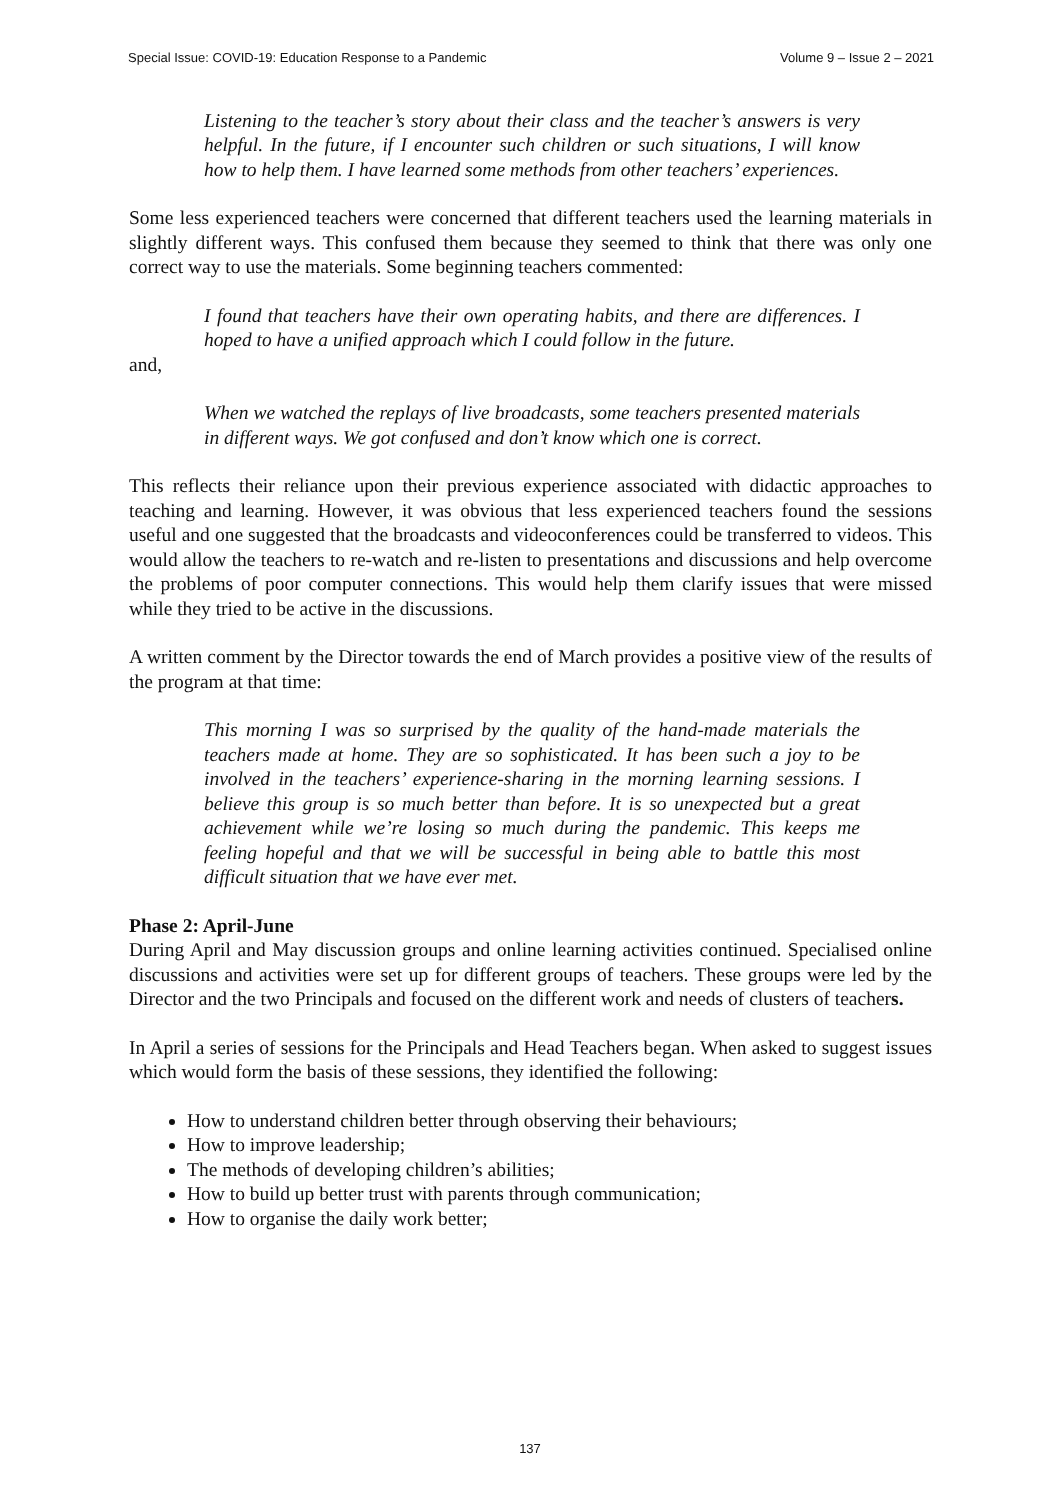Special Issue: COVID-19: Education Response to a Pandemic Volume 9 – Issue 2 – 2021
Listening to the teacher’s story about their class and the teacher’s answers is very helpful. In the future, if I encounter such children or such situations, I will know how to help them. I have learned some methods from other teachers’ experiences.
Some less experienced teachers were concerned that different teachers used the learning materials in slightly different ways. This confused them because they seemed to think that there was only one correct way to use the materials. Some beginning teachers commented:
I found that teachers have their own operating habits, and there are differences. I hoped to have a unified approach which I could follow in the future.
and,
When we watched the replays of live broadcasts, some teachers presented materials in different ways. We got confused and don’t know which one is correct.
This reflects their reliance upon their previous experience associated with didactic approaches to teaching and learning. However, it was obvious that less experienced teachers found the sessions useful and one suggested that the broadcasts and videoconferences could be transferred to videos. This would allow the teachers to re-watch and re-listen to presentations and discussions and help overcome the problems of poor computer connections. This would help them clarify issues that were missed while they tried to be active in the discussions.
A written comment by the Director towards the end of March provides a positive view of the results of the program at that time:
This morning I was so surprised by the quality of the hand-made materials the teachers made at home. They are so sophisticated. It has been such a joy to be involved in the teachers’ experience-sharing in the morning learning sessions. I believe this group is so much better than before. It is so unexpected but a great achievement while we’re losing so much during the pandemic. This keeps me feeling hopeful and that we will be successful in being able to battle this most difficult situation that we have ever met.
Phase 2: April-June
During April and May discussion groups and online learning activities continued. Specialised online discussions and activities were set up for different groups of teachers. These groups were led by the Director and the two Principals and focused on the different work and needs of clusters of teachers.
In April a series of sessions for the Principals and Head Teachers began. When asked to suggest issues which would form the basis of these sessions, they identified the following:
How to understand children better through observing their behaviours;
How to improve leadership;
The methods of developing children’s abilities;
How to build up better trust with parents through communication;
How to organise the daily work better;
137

> **Work to complete**
Find the line with "Phase 2: April-June" in the listing. Reproduce it and all the lines after it, exactly, through the last line.

> **Answer for the task**
Phase 2: April-June
During April and May discussion groups and online learning activities continued. Specialised online discussions and activities were set up for different groups of teachers. These groups were led by the Director and the two Principals and focused on the different work and needs of clusters of teachers.
In April a series of sessions for the Principals and Head Teachers began. When asked to suggest issues which would form the basis of these sessions, they identified the following:
How to understand children better through observing their behaviours;
How to improve leadership;
The methods of developing children’s abilities;
How to build up better trust with parents through communication;
How to organise the daily work better;
137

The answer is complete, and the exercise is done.